PROBLEM TO WORK ON = In the Coven episode review, where does the verbal face-off between Fiona Goode and Marie take place?

PAGE EXTRACT =
So sinister. So twisted. So darn perfect.
Coven is just so wonderfully confident in tone, that every scene frequently feels like its bursting with purpose and creativity. I downright loved this episode – even moreso than the fantastic season premiere.
The episode’s crown jewel is undoubtedly the epic verbal face-off between Fiona Goode and Marie Lavaeu in the hair salon. I’ve been dying to see what a scene between these two heavyweights would look like, but little did I know that Jessica Lange and Angela Bassett coming head-to-head would create such a powerhouse sequence. On a superficial level, the zingers are on-point and amusing, but beneath the banter is a fascinating debate concerning the true origins of witchcraft (Voodoo, Shamans, Salem etc..) Both Lange and Bassett do a spectacular job with material that stunningly tackles different layers of racism and slavery. It’s a joy to behold, culminating with Lange’s Fiona bargaining for Marie Laveau’s secrets of immortality. This war’s going to be a good one.
But Lange and Bassett aren’t the only women with incredible chemistry, because the dynamic between Lange and Kathy Bates just might become my most favorite thing on television this year. The episode’s final scene is the perfect embodiment of that, as two women from very different times come together, utterly exhausted by their circumstances. It’s also a revelatory sequence as we realize that even Fiona draws a line at Delphine’s special brand of cruelty, and basically turns the tables on the psychopath by making her her slave. There’s some terrific symmetry with Delphine uttering the words “Yes, ma’am” to Fiona. I can’t wait to see where this goes next.

PROVIDED DATA =
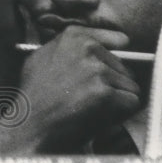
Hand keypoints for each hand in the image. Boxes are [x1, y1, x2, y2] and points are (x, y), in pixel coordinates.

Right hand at [2, 26, 140, 153]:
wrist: (29, 126)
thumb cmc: (33, 97)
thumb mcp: (41, 58)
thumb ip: (67, 48)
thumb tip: (93, 44)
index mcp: (73, 37)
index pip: (118, 39)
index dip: (115, 59)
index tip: (111, 70)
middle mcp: (87, 48)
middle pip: (125, 66)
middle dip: (114, 83)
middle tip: (91, 98)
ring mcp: (97, 70)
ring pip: (129, 84)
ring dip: (117, 99)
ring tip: (92, 108)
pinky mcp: (105, 93)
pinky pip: (132, 101)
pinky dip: (121, 113)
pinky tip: (100, 116)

SOLUTION FOR THIS TASK = In the hair salon.